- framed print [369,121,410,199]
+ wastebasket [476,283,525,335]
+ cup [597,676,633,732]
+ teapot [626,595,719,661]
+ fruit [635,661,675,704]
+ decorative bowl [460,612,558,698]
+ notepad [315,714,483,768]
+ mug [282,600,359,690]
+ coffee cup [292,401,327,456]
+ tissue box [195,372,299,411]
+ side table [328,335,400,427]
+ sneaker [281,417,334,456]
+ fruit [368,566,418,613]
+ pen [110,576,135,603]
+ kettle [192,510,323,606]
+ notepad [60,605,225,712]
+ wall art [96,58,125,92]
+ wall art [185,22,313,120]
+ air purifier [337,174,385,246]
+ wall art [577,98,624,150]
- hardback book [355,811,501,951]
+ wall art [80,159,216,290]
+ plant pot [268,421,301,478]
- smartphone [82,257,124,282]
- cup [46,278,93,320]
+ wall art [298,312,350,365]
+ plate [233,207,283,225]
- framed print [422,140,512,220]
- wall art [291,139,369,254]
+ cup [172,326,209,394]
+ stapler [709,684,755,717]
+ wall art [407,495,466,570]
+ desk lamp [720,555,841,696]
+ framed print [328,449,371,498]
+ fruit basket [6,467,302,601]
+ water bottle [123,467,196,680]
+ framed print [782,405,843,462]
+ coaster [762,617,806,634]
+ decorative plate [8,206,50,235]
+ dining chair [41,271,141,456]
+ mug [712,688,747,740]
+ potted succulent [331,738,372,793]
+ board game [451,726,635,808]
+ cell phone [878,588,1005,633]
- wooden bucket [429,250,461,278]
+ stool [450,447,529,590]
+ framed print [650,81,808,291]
+---+
*TASK ITEM*: Once you find the line containing "tissue box [195,372,299,411]", copy it and every line after it through the end of the records, exactly as they stand.

*ANSWER BELOW*:
+ tissue box [195,372,299,411]
+ side table [328,335,400,427]
+ sneaker [281,417,334,456]
+ fruit [368,566,418,613]
+ pen [110,576,135,603]
+ kettle [192,510,323,606]
+ notepad [60,605,225,712]
+ wall art [96,58,125,92]
+ wall art [185,22,313,120]
+ air purifier [337,174,385,246]
+ wall art [577,98,624,150]
- hardback book [355,811,501,951]
+ wall art [80,159,216,290]
+ plant pot [268,421,301,478]
- smartphone [82,257,124,282]
- cup [46,278,93,320]
+ wall art [298,312,350,365]
+ plate [233,207,283,225]
- framed print [422,140,512,220]
- wall art [291,139,369,254]
+ cup [172,326,209,394]
+ stapler [709,684,755,717]
+ wall art [407,495,466,570]
+ desk lamp [720,555,841,696]
+ framed print [328,449,371,498]
+ fruit basket [6,467,302,601]
+ water bottle [123,467,196,680]
+ framed print [782,405,843,462]
+ coaster [762,617,806,634]
+ decorative plate [8,206,50,235]
+ dining chair [41,271,141,456]
+ mug [712,688,747,740]
+ potted succulent [331,738,372,793]
+ board game [451,726,635,808]
+ cell phone [878,588,1005,633]
- wooden bucket [429,250,461,278]
+ stool [450,447,529,590]
+ framed print [650,81,808,291]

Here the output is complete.